In September, a federal appeals court ruled that it is legal for members of the Rowan County, N.C., Board of Commissioners to open its meetings with a public prayer led by a board member.
Rowan County’s not a heavily urban area. It has a population of about 138,000. Not surprisingly, most of the prayers – about 97 percent – have been Christian in nature.
Americans United was disappointed with the 2-1 ruling by the 4th U.S. Circuit Court of Appeals in Lund v. Rowan County, a case brought by the American Civil Liberties Union. We filed a legal brief in the case and when the decision came down, we agreed with dissenting Judge Harvie Wilkinson. Wilkinson, an appointee of President Ronald Reagan, said of the Rowan County prayer policy, “I have seen nothing like it.”
Today there is some good news: The entire 4th Circuit Court has agreed to review that decision. I don’t want to get all legalistic on you, but this is a process known as an en banc hearing. Many more judges will be involved, and we’re hopeful for a better outcome.

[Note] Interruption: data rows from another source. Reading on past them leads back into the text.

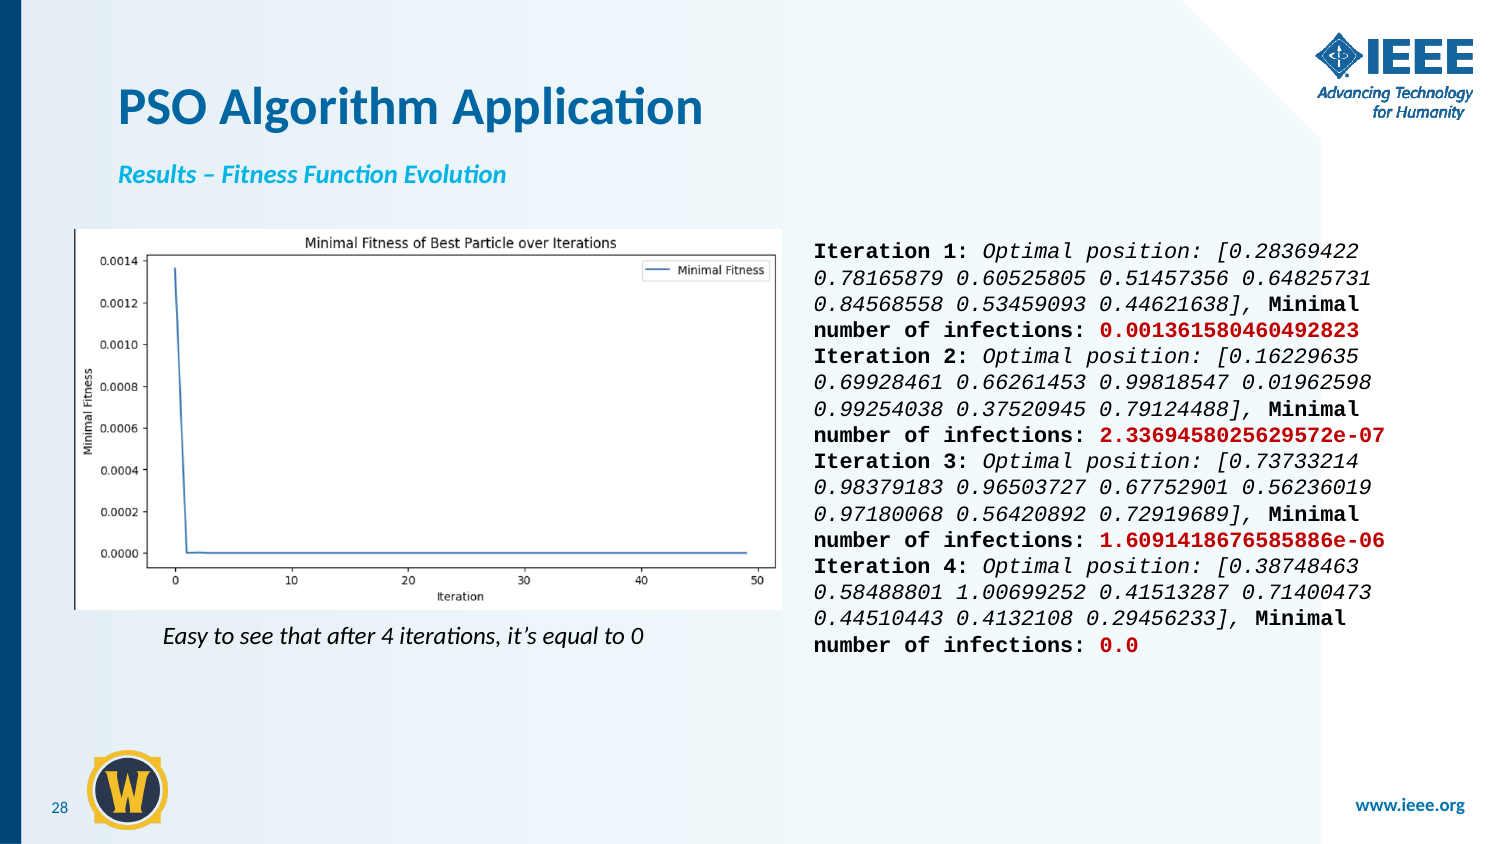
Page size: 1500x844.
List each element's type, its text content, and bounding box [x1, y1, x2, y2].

title PSO Algorithm Application [103, 43, 1192, 144]
slide_number 28 [36, 784, 87, 830]
picture [1315, 32, 1473, 120]
list Results – Fitness Function Evolution [103, 153, 1294, 197]
text_box Easy to see that after 4 iterations, it’s equal to 0 [148, 611, 681, 657]
picture [74, 229, 782, 611]
text_box Iteration 1: Optimal position: [0.28369422 0.78165879 0.60525805 0.51457356 0.64825731 0.84568558 0.53459093 0.44621638], Minimal number of infections: 0.001361580460492823 Iteration 2: Optimal position: [0.16229635 0.69928461 0.66261453 0.99818547 0.01962598 0.99254038 0.37520945 0.79124488], Minimal number of infections: 2.3369458025629572e-07 Iteration 3: Optimal position: [0.73733214 0.98379183 0.96503727 0.67752901 0.56236019 0.97180068 0.56420892 0.72919689], Minimal number of infections: 1.6091418676585886e-06 Iteration 4: Optimal position: [0.38748463 0.58488801 1.00699252 0.41513287 0.71400473 0.44510443 0.4132108 0.29456233], Minimal number of infections: 0.0 [798, 229, 1414, 664]
picture [87, 750, 168, 830]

As many of you know, Americans United in 2014 took the case of Greece v. Galloway to the Supreme Court. The decision was a disappointment. By a 5-4 vote, the majority allowed officials in Greece, N.Y., to open council meetings with prayers.
No one should be pressured to take part in prayer at a government meeting.

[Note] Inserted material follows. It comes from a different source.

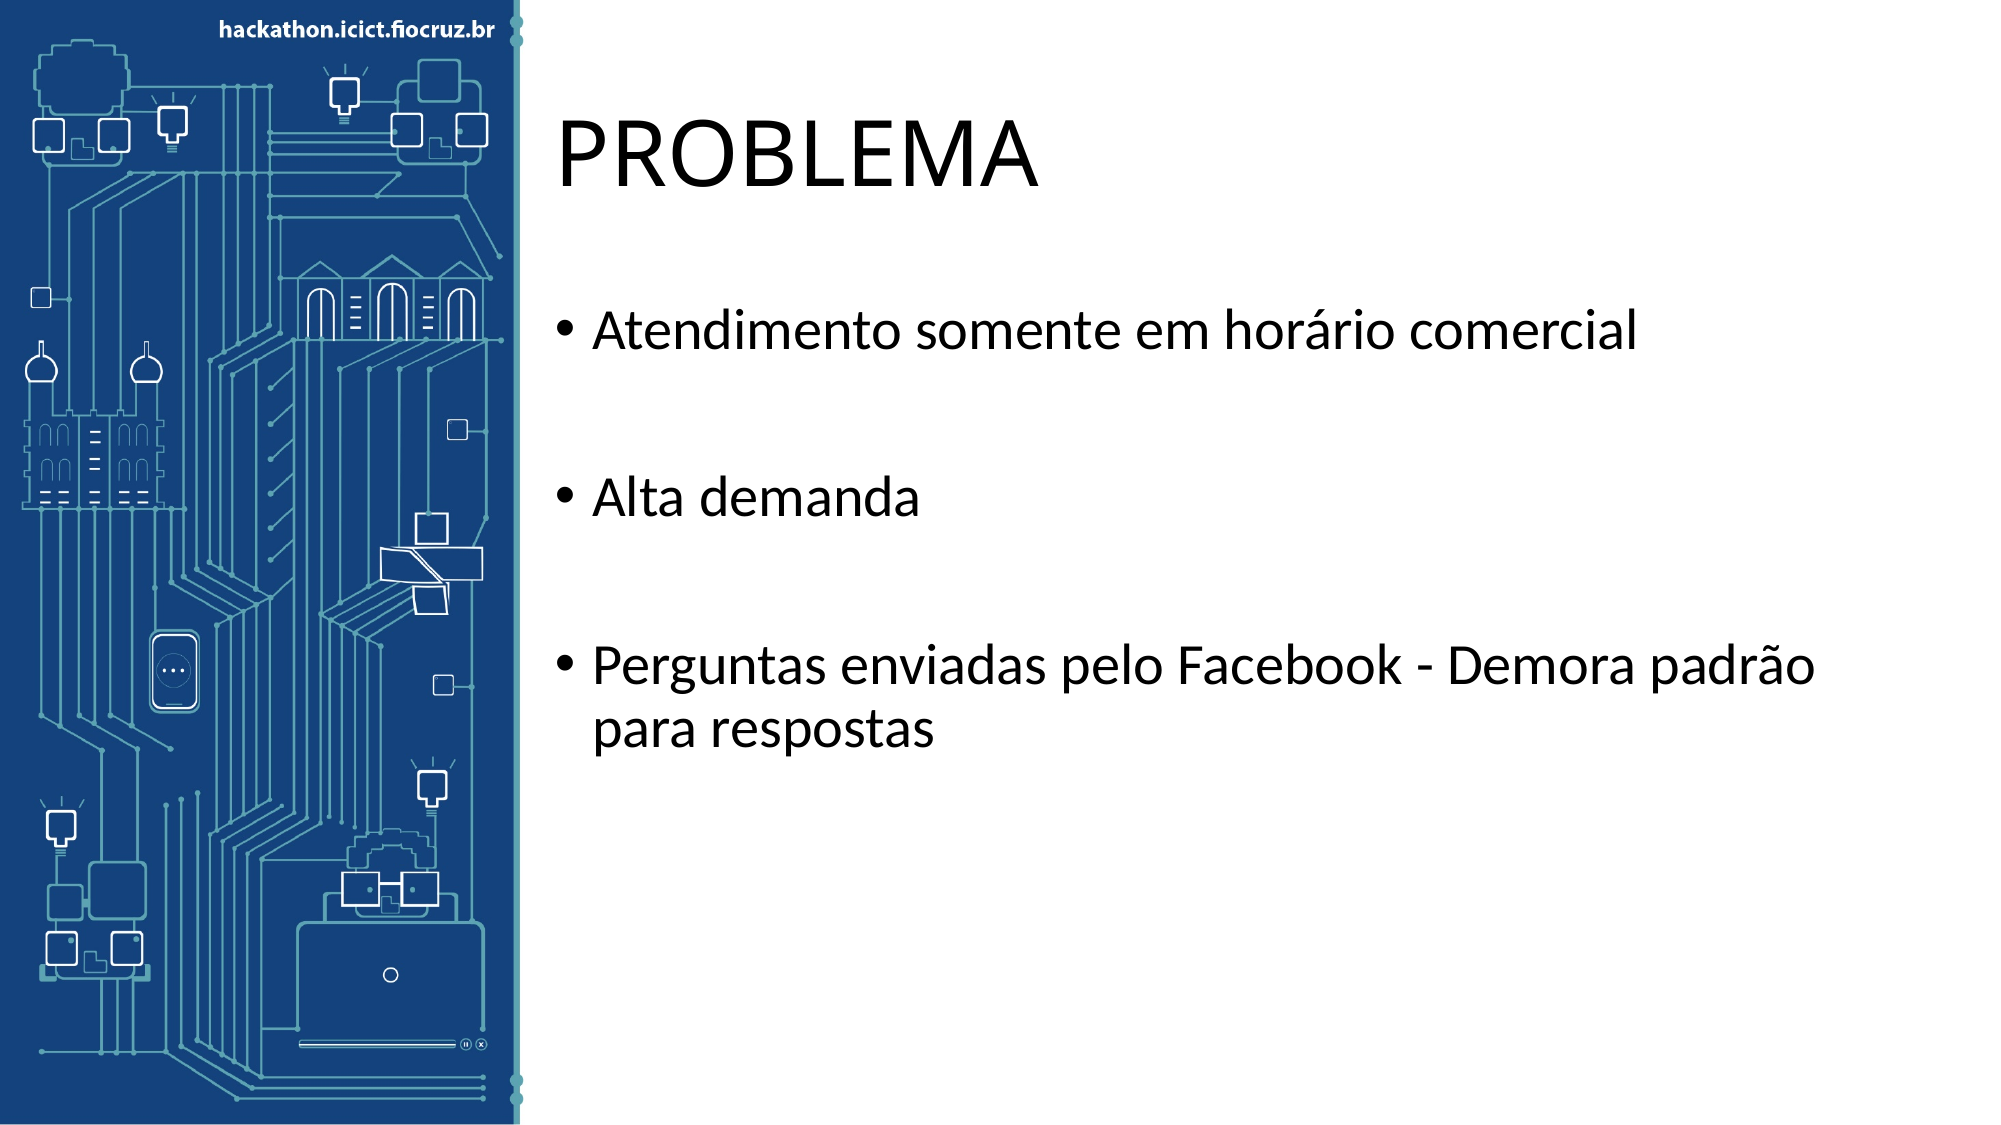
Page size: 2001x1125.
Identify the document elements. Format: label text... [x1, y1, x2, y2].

picture [0, 0, 541, 1125]
text_box Atendimento somente em horário comercial Alta demanda Perguntas enviadas pelo Facebook - Demora padrão para respostas [545, 291, 1863, 1070]
text_box PROBLEMA [545, 59, 1863, 253]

But there are differences between the two areas and their invocation policies. In Greece, the prayers were led by private citizens, including both clergy and laypeople. The prayers were not exclusively Christian, although the overwhelming majority were.
In Rowan County, officials are leading the prayers, and they are pressuring people who attend the meetings to take part. As AU notes in its legal description of the case, “The Commissioners have made statements suggesting that the County views non-Christian beliefs with disfavor, and they have created an atmosphere that led to the harassment of religious minorities at Board meetings.”
All of this makes a difference.
After the Greece ruling, Americans United launched Operation Inclusion, a project designed to ensure that prayers and invocations before government meetings respect the diversity of our nation.
There has been some resistance to this idea. In Pennsylvania, AU is suing over a House of Representatives’ policy that limits opening invocations to believers. We’re representing non-theists in court who believe they have something of value to tell legislators.
If lawmakers are intent on opening their deliberations with prayers or invocations – and many are, it seems – they should be willing to embrace a variety of religious and non-religious voices. This, after all, reflects the pluralism that has defined our nation for more than two centuries.